[Boundary annotation records]

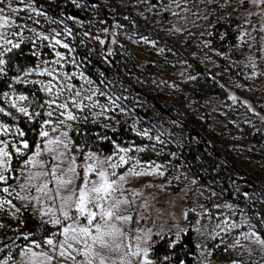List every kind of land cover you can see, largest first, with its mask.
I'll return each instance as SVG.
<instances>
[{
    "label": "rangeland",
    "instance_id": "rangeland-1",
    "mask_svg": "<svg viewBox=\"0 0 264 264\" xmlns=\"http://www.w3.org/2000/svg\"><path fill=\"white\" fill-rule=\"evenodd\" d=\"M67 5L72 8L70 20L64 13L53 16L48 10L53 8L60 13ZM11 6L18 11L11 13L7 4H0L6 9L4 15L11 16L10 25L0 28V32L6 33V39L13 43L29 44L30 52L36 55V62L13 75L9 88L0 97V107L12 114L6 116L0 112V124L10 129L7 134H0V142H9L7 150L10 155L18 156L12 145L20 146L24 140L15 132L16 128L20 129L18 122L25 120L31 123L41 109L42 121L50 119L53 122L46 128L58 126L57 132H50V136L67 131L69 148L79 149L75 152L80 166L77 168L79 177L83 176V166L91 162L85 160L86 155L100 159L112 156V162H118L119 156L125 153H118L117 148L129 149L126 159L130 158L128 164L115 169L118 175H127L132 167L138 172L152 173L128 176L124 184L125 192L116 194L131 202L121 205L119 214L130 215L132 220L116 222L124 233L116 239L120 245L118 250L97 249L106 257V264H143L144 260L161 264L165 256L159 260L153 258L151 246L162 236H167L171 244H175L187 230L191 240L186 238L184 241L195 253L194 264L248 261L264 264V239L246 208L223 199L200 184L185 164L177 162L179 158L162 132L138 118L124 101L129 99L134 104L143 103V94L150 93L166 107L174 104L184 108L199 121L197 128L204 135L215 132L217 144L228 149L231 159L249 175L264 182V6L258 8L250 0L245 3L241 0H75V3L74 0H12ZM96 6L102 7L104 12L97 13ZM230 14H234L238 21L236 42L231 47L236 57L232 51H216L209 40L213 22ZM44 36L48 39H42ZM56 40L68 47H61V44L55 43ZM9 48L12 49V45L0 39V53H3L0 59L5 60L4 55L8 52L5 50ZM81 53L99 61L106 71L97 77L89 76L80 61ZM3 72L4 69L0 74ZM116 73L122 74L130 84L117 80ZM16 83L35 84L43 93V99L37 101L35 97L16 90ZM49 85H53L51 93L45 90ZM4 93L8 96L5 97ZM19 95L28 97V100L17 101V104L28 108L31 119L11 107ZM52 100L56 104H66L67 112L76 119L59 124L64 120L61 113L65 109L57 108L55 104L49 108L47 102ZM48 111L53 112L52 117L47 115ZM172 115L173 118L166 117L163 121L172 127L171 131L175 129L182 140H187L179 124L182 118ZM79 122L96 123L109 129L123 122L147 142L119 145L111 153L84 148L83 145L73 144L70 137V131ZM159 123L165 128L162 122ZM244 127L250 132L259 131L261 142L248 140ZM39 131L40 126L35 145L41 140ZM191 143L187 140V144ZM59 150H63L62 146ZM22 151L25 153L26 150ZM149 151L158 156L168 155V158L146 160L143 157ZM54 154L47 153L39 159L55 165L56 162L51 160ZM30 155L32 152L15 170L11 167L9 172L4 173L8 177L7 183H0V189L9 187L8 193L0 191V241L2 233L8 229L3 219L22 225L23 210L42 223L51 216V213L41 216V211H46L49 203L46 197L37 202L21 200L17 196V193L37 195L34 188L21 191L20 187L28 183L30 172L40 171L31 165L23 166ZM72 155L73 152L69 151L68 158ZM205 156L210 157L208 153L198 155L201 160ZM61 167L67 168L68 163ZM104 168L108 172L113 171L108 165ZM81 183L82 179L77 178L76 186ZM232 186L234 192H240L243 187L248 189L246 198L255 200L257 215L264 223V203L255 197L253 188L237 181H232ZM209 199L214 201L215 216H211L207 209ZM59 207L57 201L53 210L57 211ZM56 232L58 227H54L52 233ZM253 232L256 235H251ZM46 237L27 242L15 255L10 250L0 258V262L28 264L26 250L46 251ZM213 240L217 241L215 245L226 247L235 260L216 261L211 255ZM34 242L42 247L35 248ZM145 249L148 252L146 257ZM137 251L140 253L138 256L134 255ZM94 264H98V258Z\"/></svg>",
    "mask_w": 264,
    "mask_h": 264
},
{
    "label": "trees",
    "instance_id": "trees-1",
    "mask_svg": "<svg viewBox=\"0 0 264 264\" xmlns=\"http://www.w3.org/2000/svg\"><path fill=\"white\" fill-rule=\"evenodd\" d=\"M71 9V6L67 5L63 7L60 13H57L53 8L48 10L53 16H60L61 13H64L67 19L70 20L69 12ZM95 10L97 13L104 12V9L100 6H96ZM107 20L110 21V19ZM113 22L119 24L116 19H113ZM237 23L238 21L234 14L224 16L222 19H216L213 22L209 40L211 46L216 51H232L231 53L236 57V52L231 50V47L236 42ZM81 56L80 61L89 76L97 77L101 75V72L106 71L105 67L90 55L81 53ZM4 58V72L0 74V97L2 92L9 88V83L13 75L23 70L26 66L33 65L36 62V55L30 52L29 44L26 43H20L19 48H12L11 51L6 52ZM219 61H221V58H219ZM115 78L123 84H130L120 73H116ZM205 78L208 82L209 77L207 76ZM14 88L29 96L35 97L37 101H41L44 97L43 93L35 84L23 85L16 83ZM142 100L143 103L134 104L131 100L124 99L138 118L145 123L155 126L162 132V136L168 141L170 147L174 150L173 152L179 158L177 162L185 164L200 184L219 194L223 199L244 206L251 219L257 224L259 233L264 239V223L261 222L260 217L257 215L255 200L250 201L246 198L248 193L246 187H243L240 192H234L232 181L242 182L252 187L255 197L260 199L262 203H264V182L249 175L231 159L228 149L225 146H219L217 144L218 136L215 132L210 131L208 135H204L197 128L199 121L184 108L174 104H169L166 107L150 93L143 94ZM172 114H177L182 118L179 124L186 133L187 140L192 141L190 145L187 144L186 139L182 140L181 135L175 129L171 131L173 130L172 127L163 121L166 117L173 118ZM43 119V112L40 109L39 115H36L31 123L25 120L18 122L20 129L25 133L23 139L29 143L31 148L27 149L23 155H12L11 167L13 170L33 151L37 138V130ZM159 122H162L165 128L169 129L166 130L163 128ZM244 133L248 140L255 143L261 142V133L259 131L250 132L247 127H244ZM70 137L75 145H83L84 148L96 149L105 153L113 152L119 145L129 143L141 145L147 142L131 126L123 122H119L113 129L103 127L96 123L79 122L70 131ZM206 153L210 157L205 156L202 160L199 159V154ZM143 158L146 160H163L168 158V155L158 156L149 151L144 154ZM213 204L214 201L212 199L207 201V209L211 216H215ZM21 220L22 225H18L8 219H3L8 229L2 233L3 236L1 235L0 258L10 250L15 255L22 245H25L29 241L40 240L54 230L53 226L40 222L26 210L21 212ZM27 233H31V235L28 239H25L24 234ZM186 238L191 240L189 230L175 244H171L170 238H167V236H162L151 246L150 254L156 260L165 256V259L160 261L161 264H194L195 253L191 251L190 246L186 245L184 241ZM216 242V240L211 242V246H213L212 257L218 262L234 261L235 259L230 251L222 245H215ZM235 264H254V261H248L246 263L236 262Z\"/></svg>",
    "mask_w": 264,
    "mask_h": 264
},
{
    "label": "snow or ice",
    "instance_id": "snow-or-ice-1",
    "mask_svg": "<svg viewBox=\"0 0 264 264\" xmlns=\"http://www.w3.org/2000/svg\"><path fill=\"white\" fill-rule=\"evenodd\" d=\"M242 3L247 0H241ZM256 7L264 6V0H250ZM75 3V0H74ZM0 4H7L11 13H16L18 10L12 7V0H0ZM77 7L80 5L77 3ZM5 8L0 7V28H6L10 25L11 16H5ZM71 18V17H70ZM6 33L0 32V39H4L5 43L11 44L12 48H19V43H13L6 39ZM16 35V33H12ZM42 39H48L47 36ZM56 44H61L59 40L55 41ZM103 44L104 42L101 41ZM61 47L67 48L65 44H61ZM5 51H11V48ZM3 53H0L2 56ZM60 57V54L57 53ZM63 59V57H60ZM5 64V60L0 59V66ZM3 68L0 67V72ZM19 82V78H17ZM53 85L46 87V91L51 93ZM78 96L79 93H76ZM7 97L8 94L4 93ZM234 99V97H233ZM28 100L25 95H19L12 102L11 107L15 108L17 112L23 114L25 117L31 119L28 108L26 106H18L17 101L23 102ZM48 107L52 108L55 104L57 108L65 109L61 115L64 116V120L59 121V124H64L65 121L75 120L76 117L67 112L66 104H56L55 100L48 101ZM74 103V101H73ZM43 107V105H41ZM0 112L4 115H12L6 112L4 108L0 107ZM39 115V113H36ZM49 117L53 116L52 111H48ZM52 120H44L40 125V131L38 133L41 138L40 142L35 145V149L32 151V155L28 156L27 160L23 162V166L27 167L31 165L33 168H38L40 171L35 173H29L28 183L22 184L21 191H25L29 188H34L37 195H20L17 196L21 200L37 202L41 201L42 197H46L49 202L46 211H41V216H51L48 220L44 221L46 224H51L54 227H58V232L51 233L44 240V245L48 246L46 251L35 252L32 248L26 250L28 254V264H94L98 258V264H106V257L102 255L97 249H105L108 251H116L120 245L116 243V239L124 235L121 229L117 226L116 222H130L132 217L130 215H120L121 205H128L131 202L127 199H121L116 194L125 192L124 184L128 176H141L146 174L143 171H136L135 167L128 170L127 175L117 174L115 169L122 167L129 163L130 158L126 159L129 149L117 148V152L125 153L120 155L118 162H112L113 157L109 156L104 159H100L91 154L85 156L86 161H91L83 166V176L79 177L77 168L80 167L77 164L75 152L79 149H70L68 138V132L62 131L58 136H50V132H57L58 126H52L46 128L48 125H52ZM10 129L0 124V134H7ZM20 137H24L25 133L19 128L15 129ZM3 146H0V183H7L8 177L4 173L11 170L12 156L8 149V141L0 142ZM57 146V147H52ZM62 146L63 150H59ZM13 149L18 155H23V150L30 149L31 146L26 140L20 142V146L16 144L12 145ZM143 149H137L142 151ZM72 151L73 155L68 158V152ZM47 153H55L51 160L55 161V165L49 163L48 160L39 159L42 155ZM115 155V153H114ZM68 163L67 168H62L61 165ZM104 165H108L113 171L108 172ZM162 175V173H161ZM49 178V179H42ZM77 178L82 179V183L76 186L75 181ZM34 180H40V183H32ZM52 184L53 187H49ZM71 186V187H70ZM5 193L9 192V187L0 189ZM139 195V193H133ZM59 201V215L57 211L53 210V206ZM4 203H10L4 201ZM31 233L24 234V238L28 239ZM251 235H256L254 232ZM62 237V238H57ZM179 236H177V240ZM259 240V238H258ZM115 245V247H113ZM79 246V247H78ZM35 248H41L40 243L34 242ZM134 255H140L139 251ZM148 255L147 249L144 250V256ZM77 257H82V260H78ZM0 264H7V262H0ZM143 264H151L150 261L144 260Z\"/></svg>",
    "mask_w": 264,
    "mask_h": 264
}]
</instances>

---

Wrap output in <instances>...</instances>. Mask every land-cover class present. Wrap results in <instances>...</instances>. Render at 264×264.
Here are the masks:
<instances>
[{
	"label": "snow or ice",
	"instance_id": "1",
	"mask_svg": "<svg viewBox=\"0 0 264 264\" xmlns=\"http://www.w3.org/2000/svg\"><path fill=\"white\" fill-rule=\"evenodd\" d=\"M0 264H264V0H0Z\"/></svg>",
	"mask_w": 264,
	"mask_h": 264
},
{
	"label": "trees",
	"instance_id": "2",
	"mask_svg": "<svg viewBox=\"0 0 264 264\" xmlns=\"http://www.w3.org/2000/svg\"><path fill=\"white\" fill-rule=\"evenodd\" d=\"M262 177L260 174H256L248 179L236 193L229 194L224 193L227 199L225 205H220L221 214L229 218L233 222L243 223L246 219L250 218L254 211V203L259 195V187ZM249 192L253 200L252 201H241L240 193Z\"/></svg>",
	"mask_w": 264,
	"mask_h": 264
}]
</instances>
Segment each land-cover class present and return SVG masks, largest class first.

» Written task
Reproduce word for word the lines starting with the one containing "Wrap output in" and ending with the one containing "Segment each land-cover", including both of those lines.

» Correct response
Wrap output in <instances>...</instances>. Mask every land-cover class present. Wrap results in <instances>...</instances>. Render at 264×264.
Here are the masks:
<instances>
[{
	"label": "snow or ice",
	"instance_id": "1",
	"mask_svg": "<svg viewBox=\"0 0 264 264\" xmlns=\"http://www.w3.org/2000/svg\"><path fill=\"white\" fill-rule=\"evenodd\" d=\"M0 264H264V0H0Z\"/></svg>",
	"mask_w": 264,
	"mask_h": 264
},
{
	"label": "trees",
	"instance_id": "2",
	"mask_svg": "<svg viewBox=\"0 0 264 264\" xmlns=\"http://www.w3.org/2000/svg\"><path fill=\"white\" fill-rule=\"evenodd\" d=\"M262 177L260 174H256L248 179L236 193L229 194L224 193L227 199L225 205H220L221 214L229 218L233 222L243 223L246 219L250 218L254 211V203L259 195V187ZM249 192L253 200L252 201H241L240 193Z\"/></svg>",
	"mask_w": 264,
	"mask_h": 264
}]
</instances>
Segment each land-cover class present and return SVG masks, largest class first.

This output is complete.